Exercise brief ▸
Rewrite the data below with every "photo" changed to "image" and nothing else altered, leaving out the pictures.

Source material ▸
[Start of section]
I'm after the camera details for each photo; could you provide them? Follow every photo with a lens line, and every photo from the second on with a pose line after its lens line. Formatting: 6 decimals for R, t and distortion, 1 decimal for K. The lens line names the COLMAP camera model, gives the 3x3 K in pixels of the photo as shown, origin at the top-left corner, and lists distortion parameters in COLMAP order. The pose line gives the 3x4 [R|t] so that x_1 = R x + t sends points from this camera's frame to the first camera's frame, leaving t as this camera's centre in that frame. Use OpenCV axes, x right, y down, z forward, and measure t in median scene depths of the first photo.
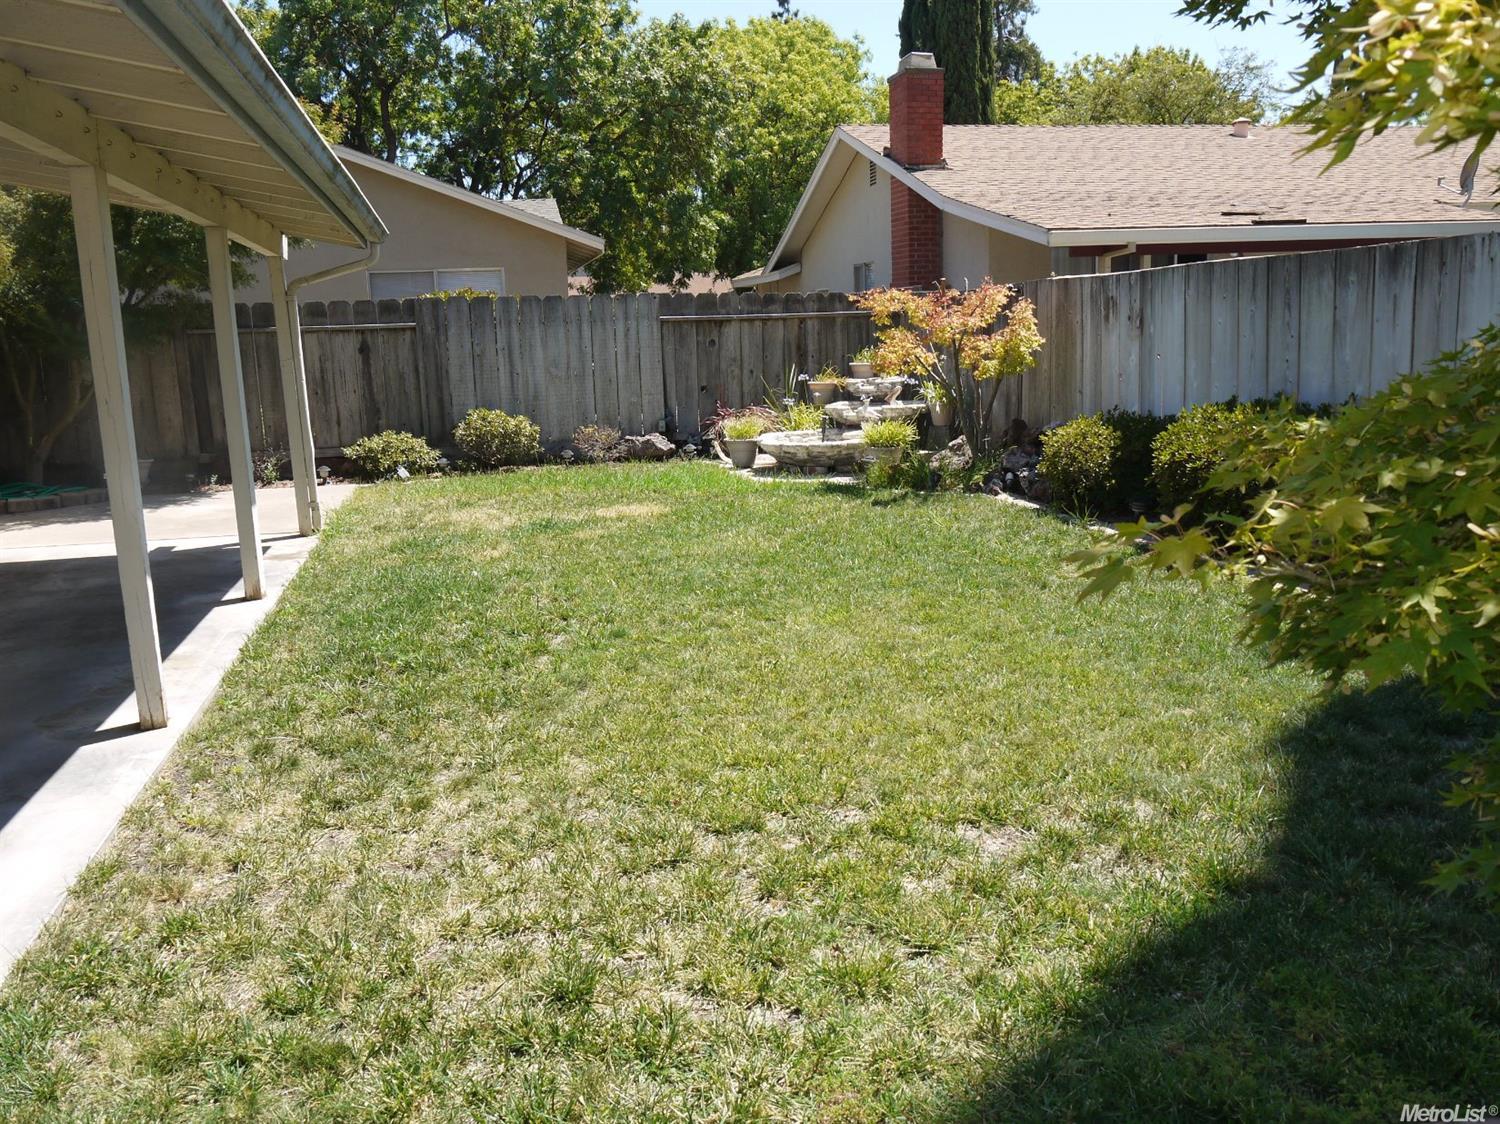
lens RADIAL K [[1253.4, 0, 750.0], [0, 1253.4, 562.0], [0, 0, 1]] dist [-0.009637, -0.000952]
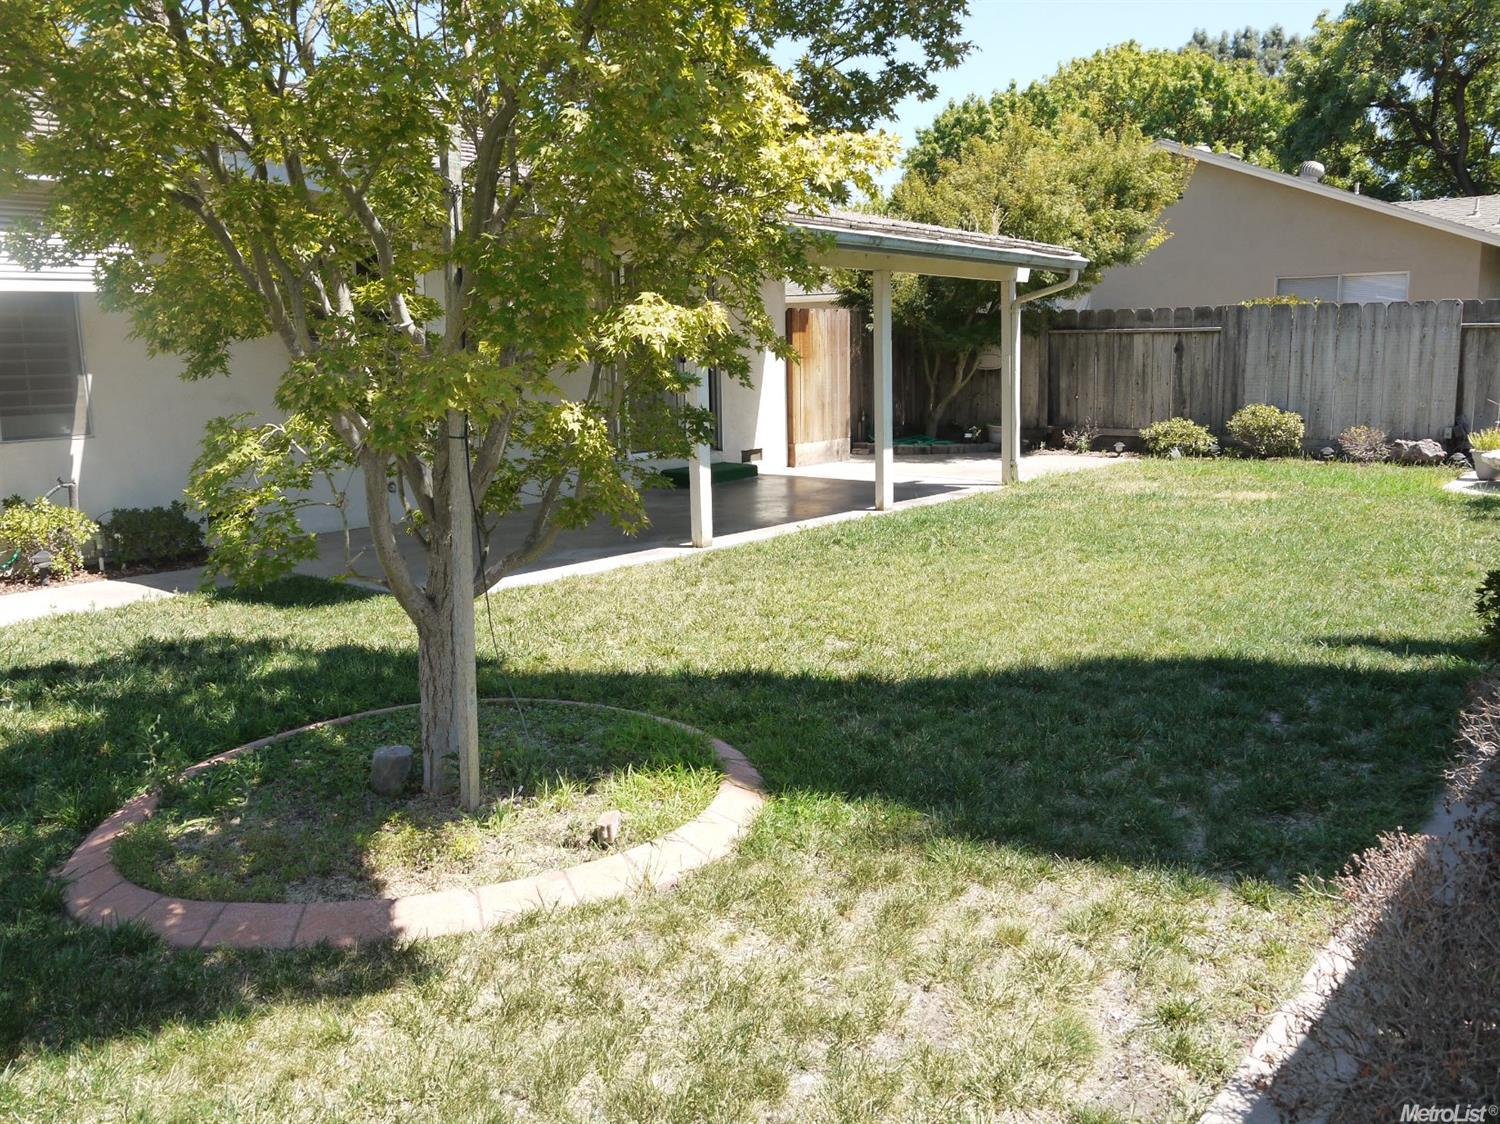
lens RADIAL K [[1204.8, 0, 750.9], [0, 1204.8, 545.5], [0, 0, 1]] dist [-0.007365, 0.001018]
pose [[0.663631, 0.145371, -0.733799, 0.292545], [-0.140872, 0.987672, 0.068265, -0.005948], [0.734676, 0.058069, 0.675928, -0.061546]]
[End of section]
Written answer ▸
I'm after the camera details for each image; could you provide them? Follow every image with a lens line, and every image from the second on with a pose line after its lens line. Formatting: 6 decimals for R, t and distortion, 1 decimal for K. The lens line names the COLMAP camera model, gives the 3x3 K in pixels of the image as shown, origin at the top-left corner, and lists distortion parameters in COLMAP order. The pose line gives the 3x4 [R|t] so that x_1 = R x + t sends points from this camera's frame to the first camera's frame, leaving t as this camera's centre in that frame. Use OpenCV axes, x right, y down, z forward, and measure t in median scene depths of the first image.
lens RADIAL K [[1253.4, 0, 750.0], [0, 1253.4, 562.0], [0, 0, 1]] dist [-0.009637, -0.000952]
lens RADIAL K [[1204.8, 0, 750.9], [0, 1204.8, 545.5], [0, 0, 1]] dist [-0.007365, 0.001018]
pose [[0.663631, 0.145371, -0.733799, 0.292545], [-0.140872, 0.987672, 0.068265, -0.005948], [0.734676, 0.058069, 0.675928, -0.061546]]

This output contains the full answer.